*Work request*:
Locate every line in the listing below that contains the string "required", and copy each of those lines in full.

*Data for processing*:
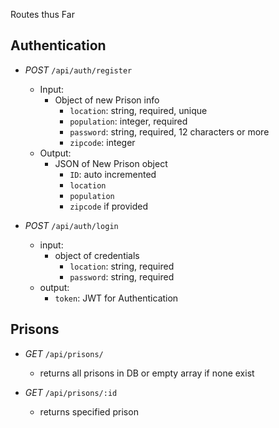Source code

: Routes thus Far

## Authentication

- *POST* `/api/auth/register` 
  - Input: 
    - Object of new Prison info
      - `location`: string, required, unique
      - `population`: integer, required
      - `password`: string, required, 12 characters or more
      - `zipcode`: integer
  - Output:
    - JSON of New Prison object
      - `ID`: auto incremented
      - `location`
      - `population`
      - `zipcode` if provided


- *POST* `/api/auth/login`
  - input:
    - object of credentials
      - `location`: string, required
      - `password`: string, required
  - output:
    - `token`: JWT for Authentication


## Prisons
- *GET* `/api/prisons/`
  - returns all prisons in DB or empty array if none exist

- *GET* `/api/prisons/:id`
  - returns specified prison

*Written solution*:
      - `location`: string, required, unique
      - `population`: integer, required
      - `password`: string, required, 12 characters or more
      - `location`: string, required
      - `password`: string, required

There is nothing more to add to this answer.